Structure of the predicted AsSWEET proteins. (a) Sequence alignment. Gray-shaded regions are 70–100% identical; red blocks on the top indicate positions of transmembrane (TM) helices 1–7. (b) Consensus sequences of TM helices 1–7.

Figure 3

Phylogenetic analysis of the AsSWEET proteins. (a) The unrooted dendrogram based on amino acid sequences was constructed using the neighbor-joining method in MEGA7.0.26 [53]. Percentages of replicate trees in which the associated sequences clustered together in the bootstrap test (1000 replicates) are shown next to the branches. (b) The distribution of conserved motifs was revealed using MEME 5.4.1. The length of each box is proportional to the size of the motif.

Figure 4

Phylogenetic relationships of SWEET proteins from A. sativum (red) and A. thaliana (black). Analysis was performed using the neighbor-joining method in MEGA7.0.26 [53]. Percentages of replicate trees in which the associated sequences clustered together in the bootstrap test (1000 replicates) are shown next to the branches. Clades I–IV refer to SWEET clades previously identified in A. thaliana [16]. The numbering of maize genes is given in accordance with [51].

Figure 5

Hormone- and stress-related cis-acting elements found in the promoter regions of AsSWEET genes. MeJA, methyl jasmonate. The color scheme (from pale to dark) corresponds to the numbers of cis˗elements (from low to high).

Figure 6

Heatmap of AsSWEET expression in A. sativum cv. Ershuizao (PRJNA607255).
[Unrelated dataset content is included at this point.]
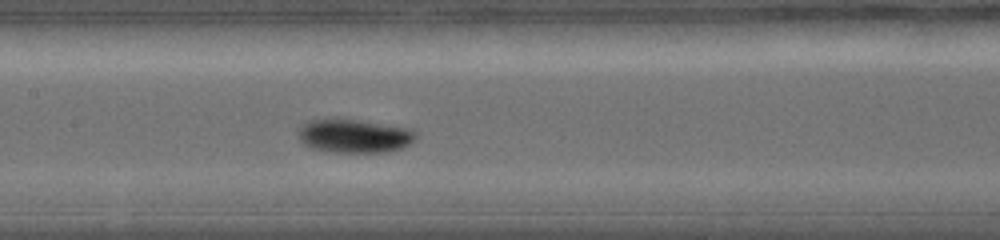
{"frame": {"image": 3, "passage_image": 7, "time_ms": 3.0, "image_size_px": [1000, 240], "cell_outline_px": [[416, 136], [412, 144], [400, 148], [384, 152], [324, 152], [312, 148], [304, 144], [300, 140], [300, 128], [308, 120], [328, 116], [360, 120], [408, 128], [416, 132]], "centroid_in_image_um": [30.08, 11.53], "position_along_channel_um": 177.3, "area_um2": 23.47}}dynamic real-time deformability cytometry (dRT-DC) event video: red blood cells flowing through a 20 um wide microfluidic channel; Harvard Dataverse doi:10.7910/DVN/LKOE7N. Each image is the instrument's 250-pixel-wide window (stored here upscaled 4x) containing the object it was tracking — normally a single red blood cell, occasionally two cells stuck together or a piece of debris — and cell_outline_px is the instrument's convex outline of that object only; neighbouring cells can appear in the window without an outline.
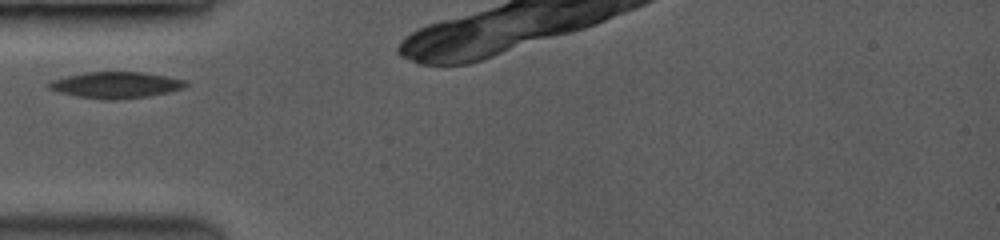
{"species": "common noctule bat (a hibernating species)", "species_latin": "Nyctalus noctula", "temperature_condition": "room temperature", "stored_images_in_passage": 13, "camera_frame_rate_fps": 3500, "um_per_image_px": 0.085, "animal": {"sex": "female", "body_mass_g": 19.0, "forearm_length_mm": 53.3}, "frame": {"image": 1, "passage_image": 1, "time_ms": 0.0, "image_size_px": [1000, 240], "cell_outline_px": [[188, 84], [184, 88], [144, 96], [80, 96], [60, 92], [48, 88], [48, 84], [52, 80], [84, 72], [144, 72], [184, 80]], "centroid_in_image_um": [9.85, 7.15], "position_along_channel_um": 75.2, "area_um2": 19.36}}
AsSWEET mRNA levels were analyzed in the roots, bulbs (stages 1–8 corresponding to 192-, 197-, 202-, 207-, 212-, 217-, 222-, and 227-day-old bulbs, respectively), leaves, pseudostems (ps.stem), buds, flowers, and sprouts. The color scheme indicates gene expression gradient from low (red) to high (green).

Figure 7

Transcription of the selected AsSWEET genes in A. sativum cv. Sarmat tissues. “AsSWEET18–19” means the sum expression of AsSWEET18 and AsSWEET19 genes; the high identity (over 98%) of their mRNAs forced the design of common primers. The data were normalized to glyceraldehyde 3-phosphate dehydrogenase (GAPDH) and ubiquitin (UBQ) mRNA levels; ^a–h p < 0.01 indicates significant differences between tissues; ps.stems, pseudostems.

Figure 8

Expression of the selected AsSWEET genes in the roots of A. sativum FBR-resistant cv. Sarmat and FBR-susceptible Strelets in response to F. proliferatum infection. The plants were incubated with F. proliferatum conidia and analyzed for the transcription of the indicated genes at 24 and 96 h post-inoculation (hpi). The data were normalized to GAPDH and UBQ mRNA levels and presented as fold change (mean ± SE) of control (24 h in cv. Sarmat taken as 1); * p < 0.01 compared to uninfected control.

Figure 9

Changes in glucose, fructose, and sucrose contents in the roots of FBR-resistant cv. Sarmat and FBR-susceptible cv. Strelets in response to F. proliferatum infection. The plants were incubated with F. proliferatum conidia and analyzed for sugar contents at 24 and 96 h post-inoculation (hpi). The data are presented as fold change (mean ± SE) of control (24 h in cv. Sarmat taken as 1); * p < 0.01 compared to uninfected control.